◆ ACTION ITEM:
All that is needed is the run of lines from the top of the entries to the line with "2019 | 神経行動薬理若手研究者の集い　優秀発表特別賞 |", that line included, repeated exactly and free of pictures.

─── PROVIDED INFORMATION ───

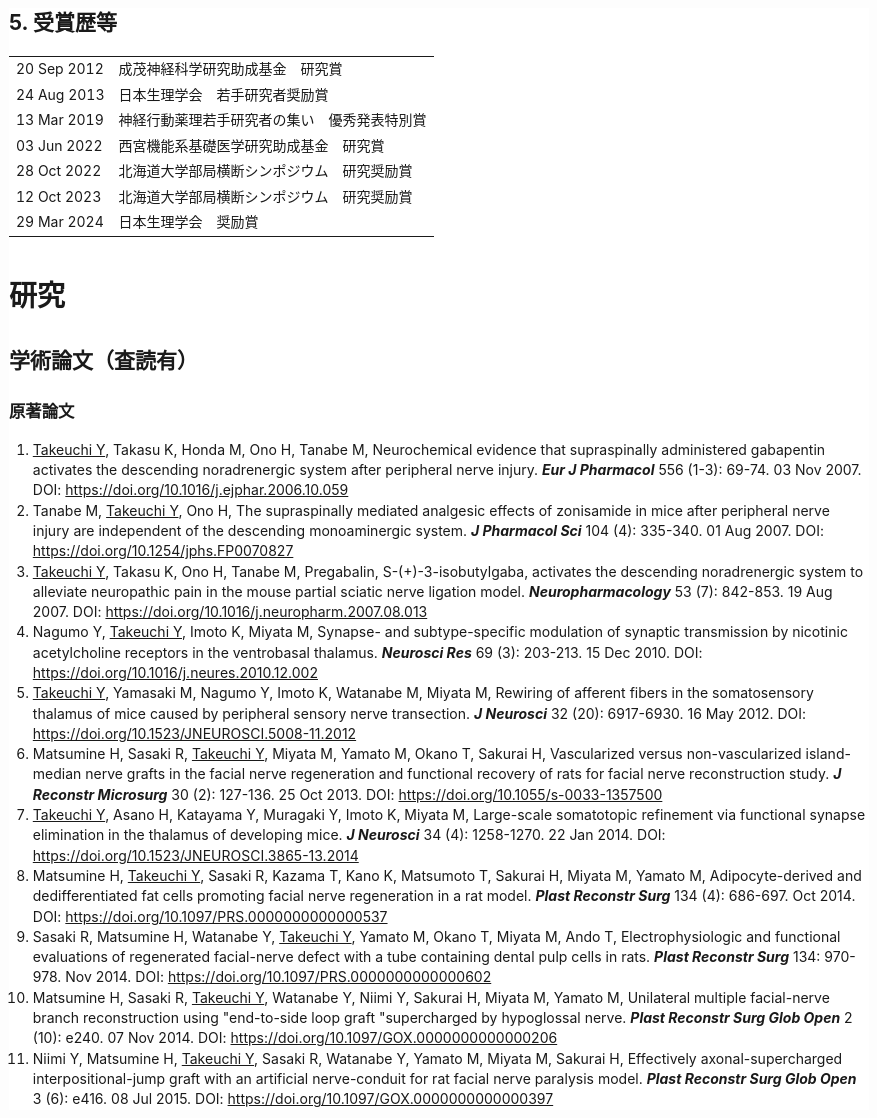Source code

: ## 5. 受賞歴等
|             |                                              |
| ----------- | -------------------------------------------- |
| 20 Sep 2012 | 成茂神経科学研究助成基金　研究賞             |
| 24 Aug 2013 | 日本生理学会　若手研究者奨励賞               |
| 13 Mar 2019 | 神経行動薬理若手研究者の集い　優秀発表特別賞 |
| 03 Jun 2022 | 西宮機能系基礎医学研究助成基金　研究賞       |
| 28 Oct 2022 | 北海道大学部局横断シンポジウム　研究奨励賞   |
| 12 Oct 2023 | 北海道大学部局横断シンポジウム　研究奨励賞   |
| 29 Mar 2024 | 日本生理学会　奨励賞                         |

# 研究
## 学術論文（査読有）
### 原著論文
1. <ins>Takeuchi Y</ins>, Takasu K, Honda M, Ono H, Tanabe M, Neurochemical evidence that supraspinally administered gabapentin activates the descending noradrenergic system after peripheral nerve injury. **_Eur J Pharmacol_** 556 (1-3): 69-74. 03 Nov 2007. DOI: https://doi.org/10.1016/j.ejphar.2006.10.059
2. Tanabe M, <ins>Takeuchi Y</ins>, Ono H, The supraspinally mediated analgesic effects of zonisamide in mice after peripheral nerve injury are independent of the descending monoaminergic system. **_J Pharmacol Sci_** 104 (4): 335-340. 01 Aug 2007. DOI: https://doi.org/10.1254/jphs.FP0070827
3.	<ins>Takeuchi Y</ins>, Takasu K, Ono H, Tanabe M, Pregabalin, S-(+)-3-isobutylgaba, activates the descending noradrenergic system to alleviate neuropathic pain in the mouse partial sciatic nerve ligation model. **_Neuropharmacology_** 53 (7): 842-853. 19 Aug 2007. DOI: https://doi.org/10.1016/j.neuropharm.2007.08.013
4. Nagumo Y, <ins>Takeuchi Y</ins>, Imoto K, Miyata M, Synapse- and subtype-specific modulation of synaptic transmission by nicotinic acetylcholine receptors in the ventrobasal thalamus. **_Neurosci Res_** 69 (3): 203-213. 15 Dec 2010. DOI: https://doi.org/10.1016/j.neures.2010.12.002
5. <ins>Takeuchi Y</ins>, Yamasaki M, Nagumo Y, Imoto K, Watanabe M, Miyata M, Rewiring of afferent fibers in the somatosensory thalamus of mice caused by peripheral sensory nerve transection. **_J Neurosci_** 32 (20): 6917-6930. 16 May 2012. DOI: https://doi.org/10.1523/JNEUROSCI.5008-11.2012
6. Matsumine H, Sasaki R, <ins>Takeuchi Y</ins>, Miyata M, Yamato M, Okano T, Sakurai H, Vascularized versus non-vascularized island-median nerve grafts in the facial nerve regeneration and functional recovery of rats for facial nerve reconstruction study. **_J Reconstr Microsurg_** 30 (2): 127-136. 25 Oct 2013. DOI: https://doi.org/10.1055/s-0033-1357500
7. <ins>Takeuchi Y</ins>, Asano H, Katayama Y, Muragaki Y, Imoto K, Miyata M, Large-scale somatotopic refinement via functional synapse elimination in the thalamus of developing mice. **_J Neurosci_** 34 (4): 1258-1270. 22 Jan 2014. DOI: https://doi.org/10.1523/JNEUROSCI.3865-13.2014
8. Matsumine H, <ins>Takeuchi Y</ins>, Sasaki R, Kazama T, Kano K, Matsumoto T, Sakurai H, Miyata M, Yamato M, Adipocyte-derived and dedifferentiated fat cells promoting facial nerve regeneration in a rat model. **_Plast Reconstr Surg_** 134 (4): 686-697. Oct 2014. DOI: https://doi.org/10.1097/PRS.0000000000000537
9. Sasaki R, Matsumine H, Watanabe Y, <ins>Takeuchi Y</ins>, Yamato M, Okano T, Miyata M, Ando T, Electrophysiologic and functional evaluations of regenerated facial-nerve defect with a tube containing dental pulp cells in rats. **_Plast Reconstr Surg_** 134: 970-978. Nov 2014. DOI: https://doi.org/10.1097/PRS.0000000000000602
10. Matsumine H, Sasaki R, <ins>Takeuchi Y</ins>, Watanabe Y, Niimi Y, Sakurai H, Miyata M, Yamato M, Unilateral multiple facial-nerve branch reconstruction using "end-to-side loop graft "supercharged by hypoglossal nerve. **_Plast Reconstr Surg Glob Open_** 2 (10): e240. 07 Nov 2014. DOI: https://doi.org/10.1097/GOX.0000000000000206
11. Niimi Y, Matsumine H, <ins>Takeuchi Y</ins>, Sasaki R, Watanabe Y, Yamato M, Miyata M, Sakurai H, Effectively axonal-supercharged interpositional-jump graft with an artificial nerve-conduit for rat facial nerve paralysis model. **_Plast Reconstr Surg Glob Open_** 3 (6): e416. 08 Jul 2015. DOI: https://doi.org/10.1097/GOX.0000000000000397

───

◆ TASK RESPONSE:
Source code

: ## 5. 受賞歴等
|             |                                              |
| ----------- | -------------------------------------------- |
| 20 Sep 2012 | 成茂神経科学研究助成基金　研究賞             |
| 24 Aug 2013 | 日本生理学会　若手研究者奨励賞               |
| 13 Mar 2019 | 神経行動薬理若手研究者の集い　優秀発表特別賞 |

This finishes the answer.